Abrí los ojos y los clavé en él. Ya sabía que lo mencionaba para ver la reacción de mi madre, por lo que suspiré y aguardé a que las interrogantes fluctuaran a mi alrededor.
Estaba tan abrumada por mis propias emociones, que no había tenido tiempo de preguntarme qué ocurriría con Sam. Con lo que sentía por mí y con lo que yo no me permitía sentir por él.

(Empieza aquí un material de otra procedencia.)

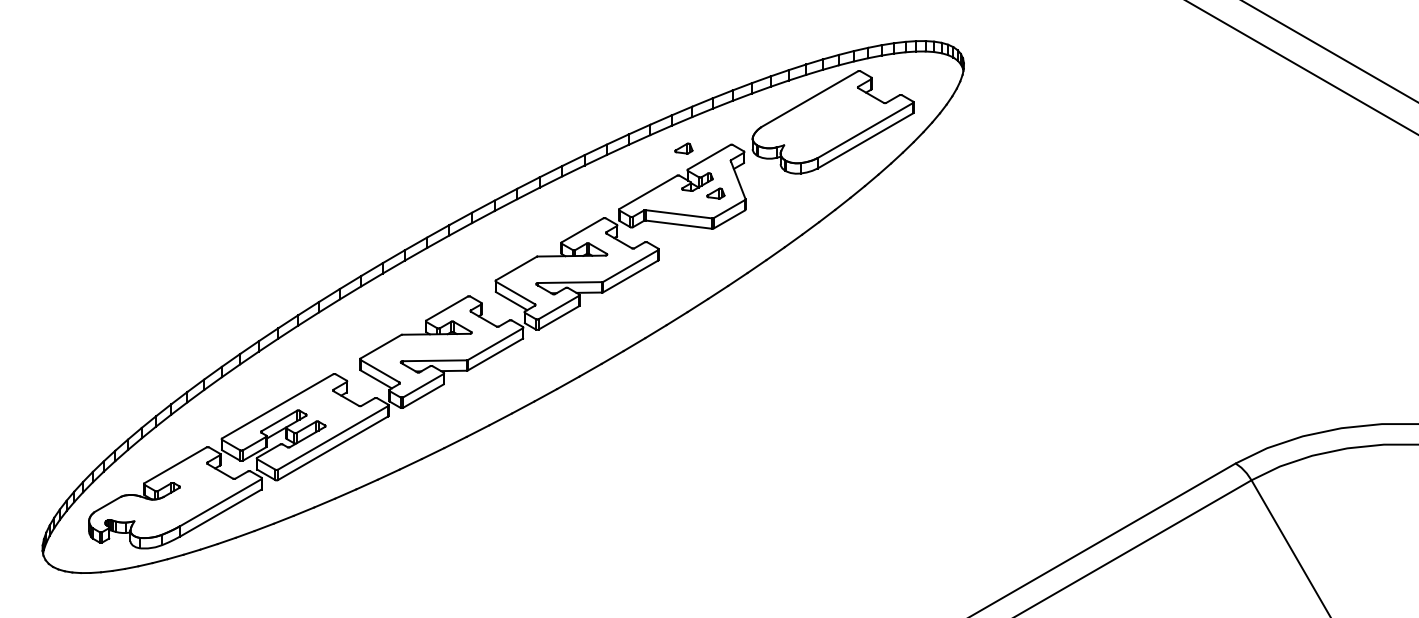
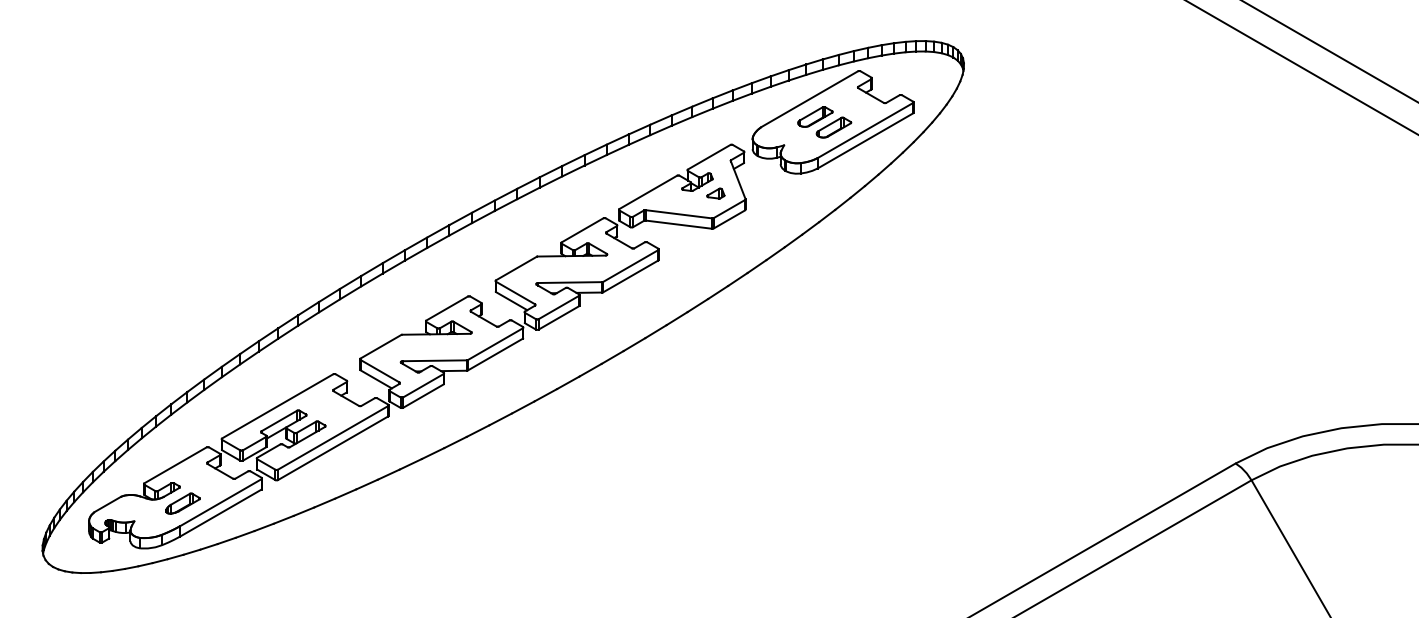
part at (824, 122): none -> present
part at (683, 148): present -> none
part at (182, 503): none -> present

—¿Sam Mason? —inquirió mamá—. ¿El de…?
De un movimiento brusco, me senté en el sofá y flexioné las piernas hasta dejarlas encima de los cojines. Mamá me observó con atención al tiempo que yo negaba con la cabeza.
Ella era buena poniéndole etiquetas a la gente, por eso no había querido decirle quién era Nash.
—Sí, mamá, el mismo —gruñí—. Es hermano de mi compañera; ya te había hablado de él. —Suspiré, cansada por la falta de sueño. Mi madre se peinó el cabello castaño a los lados de la cara y alzó las cejas—. No estoy en nada con él —le dije.
—Qué bueno —espetó ella—. No sería prudente para ninguno —agregó, con tono apesadumbrado.
Yo no quería decirlo en voz alta, pero mi madre tenía razón; eso que yo me negaba a sentir por Sam, era algo similar a lo que viene después de que tienes un orgasmo: languidez, tranquilidad, satisfacción pura.
No estaba lista para sentir nada por nadie. Mi corazón sangrante me pedía a gritos que le diera un descanso, y con Sam alrededor, eso era imposible. Así que, mientras le contaba a mi madre qué clases extra iba a tomar el siguiente año, y le explicaba los cursos, decidí que a veces un adiós dice mucho más que un te quiero forzado.
*
Una persona es bella, como Sam, cuando puedes diferenciar sus defectos de sus virtudes, cuando no te pierdes en sus actitudes bonitas ni sientes que flotas a su alrededor; la belleza de querer a una persona como Sam, de sentirlo junto a mí, estaba en el hecho de que había cosas que me molestaban de él —como el que fuera un poco altanero— y, aun así, hacía que me olvidara de todo lo demás.